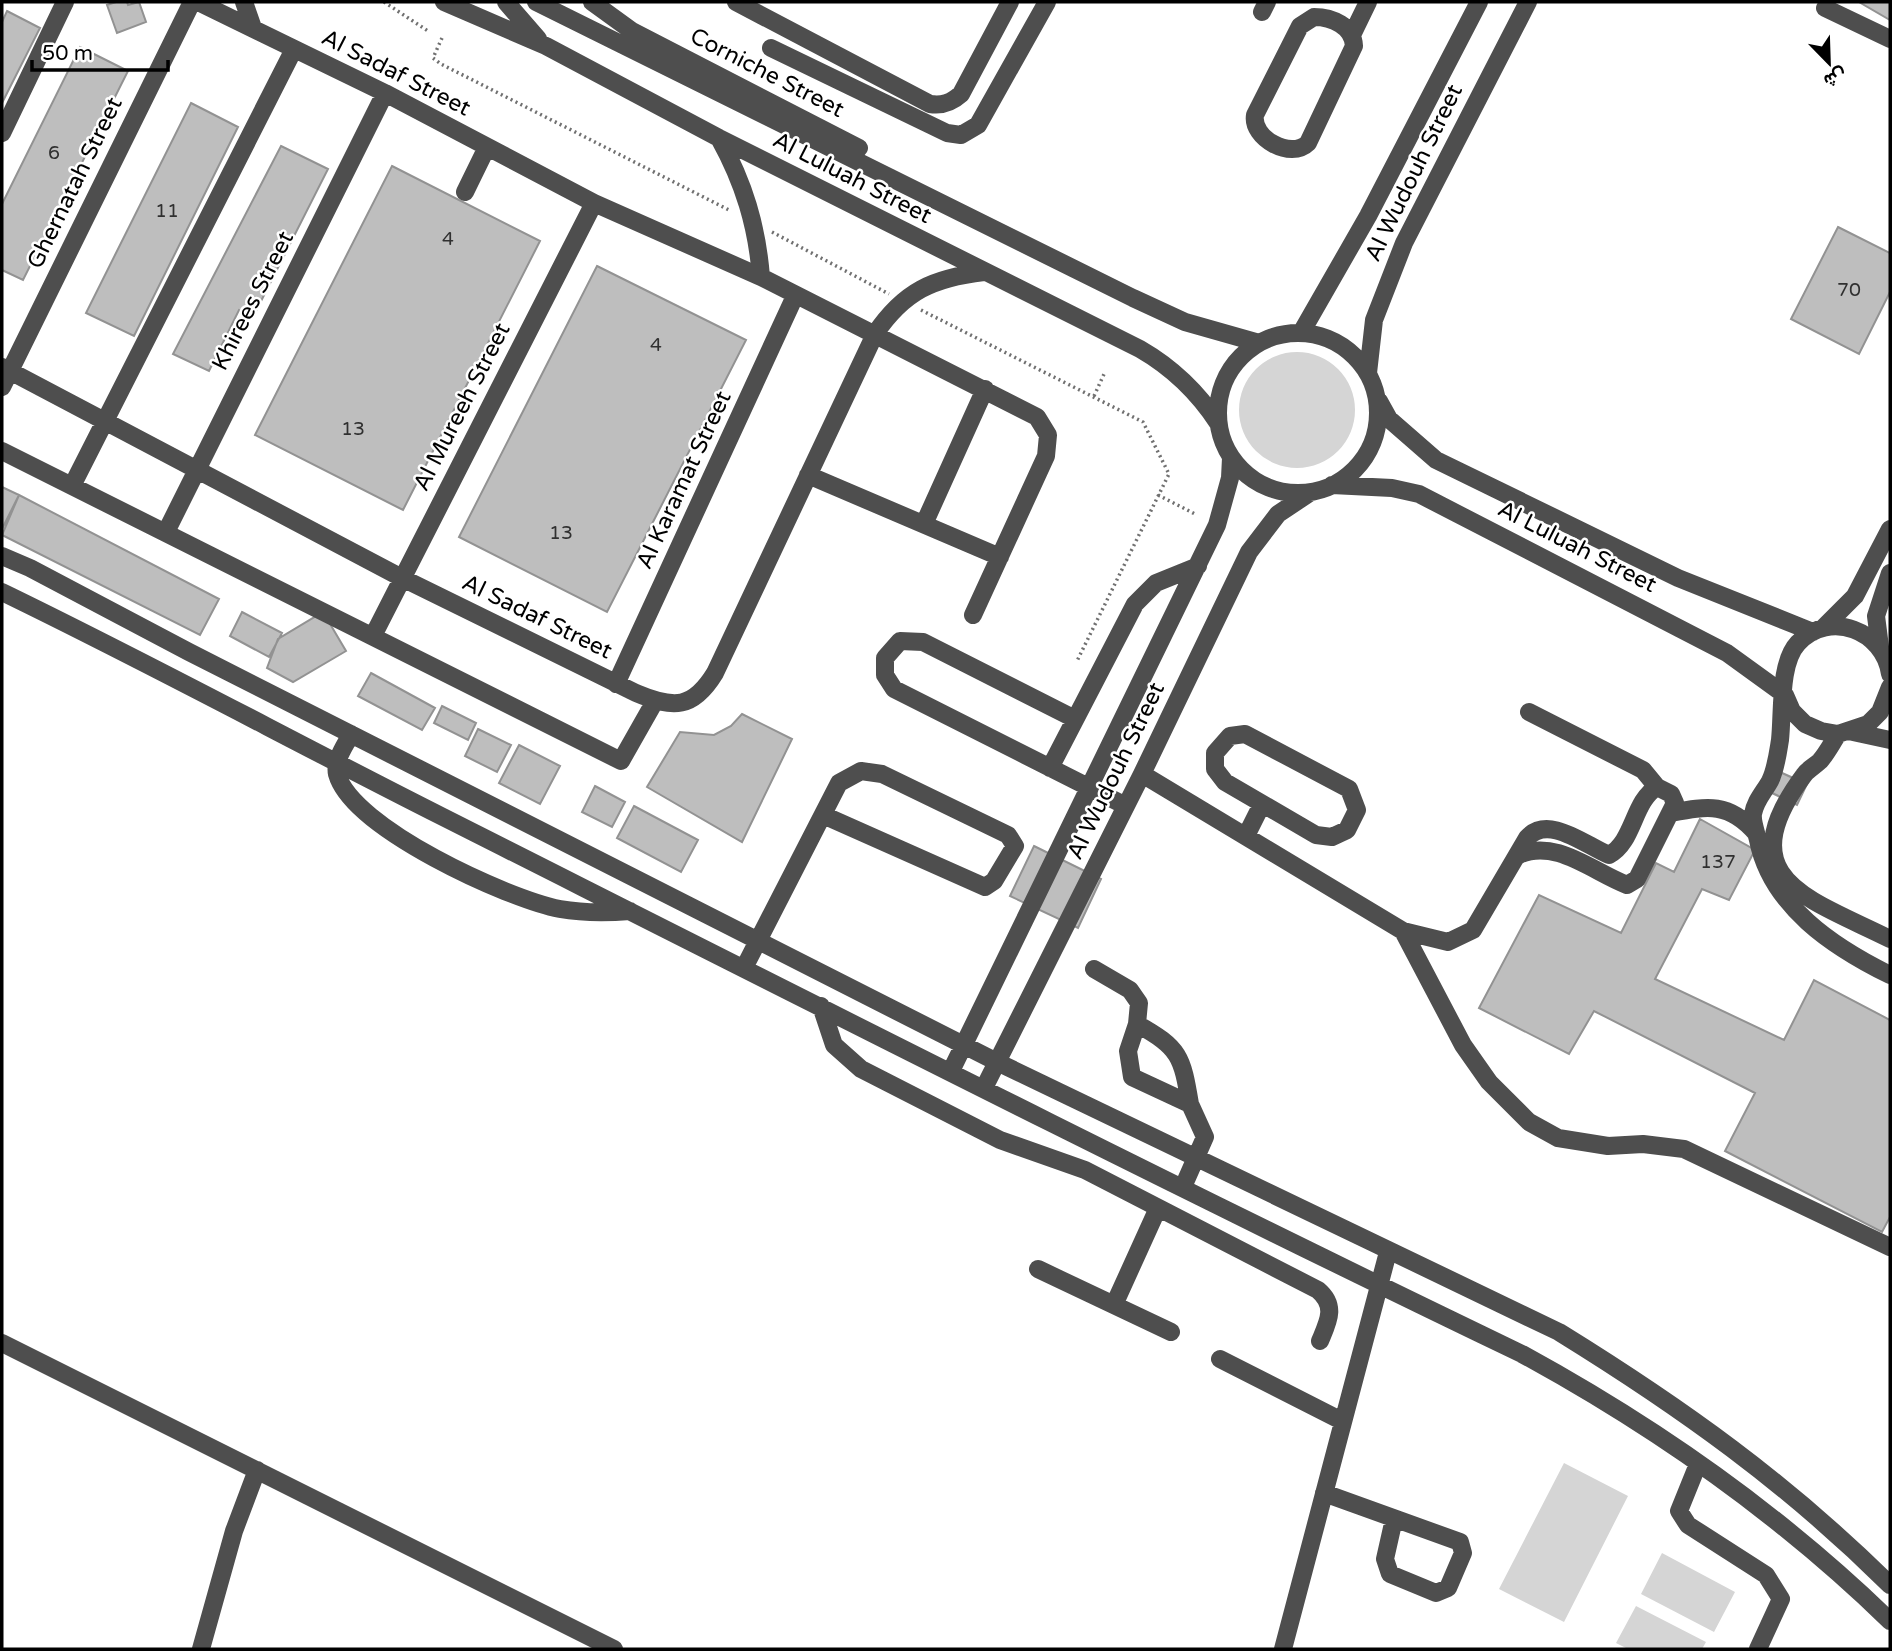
<svg xmlns="http://www.w3.org/2000/svg" width="1892" height="1651" viewBox="0 0 1892 1651" font-family="'Varela Round',Vazirmatn,sans-serif">
<style>
.green{fill:#d5d5d5}
.building{fill:#bebebe;stroke:#929292;stroke-width:2}
.lines{fill:none;stroke-linecap:round;stroke-linejoin:round}
.path{stroke:#707070;stroke-width:3.5;stroke-dasharray:2 3.5;stroke-linecap:butt}
.minor{stroke:#4e4e4e;stroke-width:18}
.labels{text-anchor:middle;dominant-baseline:central;stroke-width:5;stroke-linejoin:round;paint-order:stroke}
.number-label{font-size:19px;fill:#303030}
.street-label{font-size:23px;fill:#000;stroke:#fff}
</style>
<rect width="100%" height="100%" fill="#fff"/>
<path class="green" d="M1239 410a58 58 0 1 1 116 0a58 58 0 1 1-116 0Z
M 1564,1463 L 1628,1496 L 1564,1622 L 1499,1589 Z
M 1662,1553 L 1735,1592 L 1714,1632 L 1641,1594 Z
M 1636,1606 L 1706,1642 L 1702,1649 L 1628,1649 L 1616,1643 Z"/>
<path class="building" d="M 116,2 L 127,2 L 128,5 L 139,2 L 146,22 L 117,33 L 107,5 Z
M 1859,2 L 1890,2 L 1890,20 Z
M 7,11 L 40,28 L 2,103 L 2,22 Z
M 80,47 L 128,71 L 23,280 L 2,270 L 2,204 Z
M 191,103 L 238,127 L 134,336 L 86,313 Z
M 281,146 L 328,169 L 253,317 L 239,310 L 209,371 L 173,354 Z
M 392,166 L 540,241 L 403,510 L 255,435 Z
M 1838,227 L 1890,253 L 1890,292 L 1859,354 L 1791,319 Z
M 597,266 L 746,340 L 607,612 L 459,537 Z
M 2,487 L 19,495 L 2,529 Z
M 19,495 L 219,599 L 200,635 L 2,535 Z
M 242,612 L 282,633 L 269,657 L 230,636 Z
M 323,612 L 346,651 L 293,682 L 267,668 L 278,639 Z
M 371,673 L 435,708 L 422,730 L 358,696 Z
M 442,706 L 476,723 L 468,740 L 434,723 Z
M 742,714 L 792,739 L 742,842 L 647,787 L 680,732 L 714,735 L 731,726 Z
M 478,729 L 511,745 L 497,772 L 465,756 Z
M 519,745 L 560,766 L 540,804 L 499,783 Z
M 1769,767 L 1807,784 L 1797,805 L 1759,787 Z
M 1780,772 L 1795,779 L 1785,799 L 1770,792 Z
M 595,786 L 625,802 L 612,827 L 582,812 Z
M 634,806 L 698,840 L 681,872 L 617,838 Z
M 1700,819 L 1755,850 L 1729,900 L 1702,889 L 1655,979 L 1784,1040 L 1814,980 L 1890,1020 L 1890,1217 L 1882,1232 L 1725,1151 L 1755,1093 L 1594,1011 L 1569,1054 L 1479,1008 L 1539,895 L 1621,933 L 1656,863 L 1674,872 Z
M 1034,846 L 1101,879 L 1078,928 L 1010,896 Z"/>
<g class="lines">
<path class="path" d="M 384,2 L 428,31
M 442,38 L 433,58 L 441,64 L 731,211
M 772,232 L 889,294
M 921,310 L 1143,422 L 1169,474 L 1077,661
M 1094,396 L 1104,374
M 1158,495 L 1197,515"/>
<path class="minor" d="M 198,2 L 385,93 L 594,203 L 761,277 L 1037,417 L 1048,435 L 1046,456 L 973,615
M 244,2 L 253,28
M 444,2 L 546,46 L 719,138 L 1140,349 C 1173,368 1197,391 1218,423
M 506,2 L 538,39
M 536,2 L 1133,298 L 1185,322 L 1259,343
M 592,2 L 632,31 L 859,148
M 736,2 L 930,104 C 942,106 951,103 961,94 L 1010,2
M 1825,8 L 1890,39
M 1262,12 L 1267,2
M 1314,17 C 1332,17 1353,26 1354,46 L 1308,143 C 1291,160 1251,138 1255,115 L 1300,26 Z
M 1352,35 L 1368,2
M 771,48 L 947,133 L 961,135 L 978,125 L 1047,2
M 2,133 L 65,2
M 719,138 C 744,183 757,226 761,277
M 465,192 L 487,147
M 1301,333 L 1368,216 L 1479,2
M1218 413a80 80 0 1 1 160 0a80 80 0 1 1-160 0Z
M 2,367 L 402,578 L 636,693 C 674,709 693,709 715,673 L 875,334 C 904,291 933,278 984,272
M 1368,373 L 1374,320 L 1404,243 L 1528,2
M 2,387 L 192,2
M 1379,401 L 1389,419 L 1436,460 L 1678,578 L 1813,632
M 2,451 L 621,761 L 655,701
M 808,475 L 1000,557
M 73,484 L 294,49
M 1332,485 L 1392,488 L 1419,494 L 1727,653 L 1785,695 L 1792,711 L 1805,724 L 1821,731 L 1838,734 L 1868,724 L 1880,712 L 1890,687
M 924,524 L 985,389
M 166,532 L 385,93
M 2,556 L 30,568 L 189,652 L 997,1062 L 1559,1332 C 1682,1408 1787,1483 1890,1585
M 2,592 C 151,664 296,743 443,817 C 802,998 1160,1180 1522,1354 C 1654,1426 1782,1516 1890,1621
M 1823,628 L 1855,596 L 1890,529
M 374,634 L 594,203
M 1880,647 L 1876,616 L 1890,573
M 1890,674 C 1884,631 1830,609 1798,643 C 1779,663 1783,712 1780,740 C 1778,752 1776,769 1770,781 C 1764,792 1755,801 1753,814 C 1752,821 1756,832 1758,840 C 1771,906 1833,947 1890,975
M 616,684 L 795,296
M 1529,712 L 1643,770 L 1657,787
M 1075,719 L 923,642 L 900,641 L 885,658 L 885,675 L 894,689 L 1126,806
M 1853,732 L 1890,740
M 351,734 C 345,746 334,760 337,774 C 352,828 508,899 560,909 C 583,913 606,913 630,911
M 1245,734 L 1349,789 L 1357,810 L 1347,830 L 1332,837 L 1316,835 L 1225,782 L 1215,769 L 1215,753 L 1230,736 Z
M 1838,734 C 1832,743 1827,753 1820,761 C 1815,766 1808,769 1804,775 C 1727,879 1808,898 1890,939
M 1050,768 L 1135,604 L 1156,583 L 1198,566
M 1142,774 L 1403,931 L 1448,942 L 1473,930 L 1527,838 C 1548,814 1585,845 1609,855 C 1634,842 1633,801 1657,787 L 1671,794 L 1675,803 L 1637,879 L 1627,885 C 1593,872 1555,838 1519,855
M 1671,813 C 1708,806 1729,802 1756,833
M 1246,836 L 1262,804
M 1403,931 L 1463,1045 L 1489,1082 L 1529,1122 L 1558,1138 L 1608,1146 L 1643,1144 L 1684,1149 L 1890,1247
M 744,968 L 839,783 L 861,771 L 882,774 L 1008,835 L 1015,846 L 994,881 L 985,887 L 823,815
M 1094,969 L 1130,990 L 1139,1003 L 1137,1024 L 1128,1051 L 1132,1077 L 1190,1104 L 1205,1137 L 1183,1187
M 821,1006 L 834,1045 L 861,1069 L 1000,1140 L 1085,1170 L 1318,1290 C 1337,1306 1328,1322 1320,1341
M 1137,1024 C 1180,1048 1182,1056 1190,1104
M 951,1071 L 1217,525 L 1230,478 L 1231,458
M 984,1088 L 1142,774 L 1249,552 L 1278,514 L 1311,492
M 1038,1269 L 1171,1332
M 1114,1305 L 1158,1208
M 2,1343 L 614,1649
M 1220,1359 L 1342,1421
M 1698,1464 L 1679,1511 L 1688,1525 L 1766,1575 L 1781,1599 L 1758,1649
M 1324,1493 L 1460,1542 L 1463,1553 L 1448,1588 L 1436,1593 L 1390,1574 L 1385,1559 L 1394,1519
M 201,1649 L 234,1531 L 257,1470
M 1283,1649 L 1388,1252"/>
</g>
<g class="labels">
<g class="number-label">
<text x="54" y="153">6</text>
<text x="167" y="211">11</text>
<text x="448" y="239">4</text>
<text x="1849" y="290">70</text>
<text x="656" y="345">4</text>
<text x="353" y="429">13</text>
<text x="561" y="533">13</text>
<text x="1718" y="862">137</text>
</g>
<g class="street-label">
<text transform="translate(396 73) rotate(27)">Al Sadaf Street</text>
<text transform="translate(767 73) rotate(27)">Corniche Street</text>
<text transform="translate(1414 173) rotate(-64)">Al Wudouh Street</text>
<text transform="translate(852 178) rotate(27)">Al Luluah Street</text>
<text transform="translate(75 183) rotate(-64)">Ghernatah Street</text>
<text transform="translate(253 301) rotate(-63)">Khirees Street</text>
<text transform="translate(462 407) rotate(-63)">Al Mureeh Street</text>
<text transform="translate(684 480) rotate(-65)">Al Karamat Street</text>
<text transform="translate(1577 547) rotate(27)">Al Luluah Street</text>
<text transform="translate(537 617) rotate(26)">Al Sadaf Street</text>
<text transform="translate(1116 771) rotate(-64)">Al Wudouh Street</text>
</g>
</g>
<rect width="1892" height="1651" fill="none" stroke="#000000" stroke-width="7"/>
<g transform="translate(1829 63) rotate(157)" stroke="#ffffff" stroke-width="5" paint-order="stroke">
<path d="M0-5L12 26L0 18L-12 26Z" fill="#000000"/>
<text y="-10" font-size="19" font-weight="bold" text-anchor="middle" fill="#000000">ش</text>
</g>
<path d="M32 60v10h136v-10" fill="none" stroke="#000000" stroke-width="3.5"/>
<text x="42" y="60" font-size="21" fill="#000000" stroke="#ffffff" stroke-width="5" paint-order="stroke">50 m</text>
</svg>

What to do
Read the listing above, then copy every line that includes the string "size".

Answer box
.number-label{font-size:19px;fill:#303030}
.street-label{font-size:23px;fill:#000;stroke:#fff}
<text y="-10" font-size="19" font-weight="bold" text-anchor="middle" fill="#000000">ش</text>
<text x="42" y="60" font-size="21" fill="#000000" stroke="#ffffff" stroke-width="5" paint-order="stroke">50 m</text>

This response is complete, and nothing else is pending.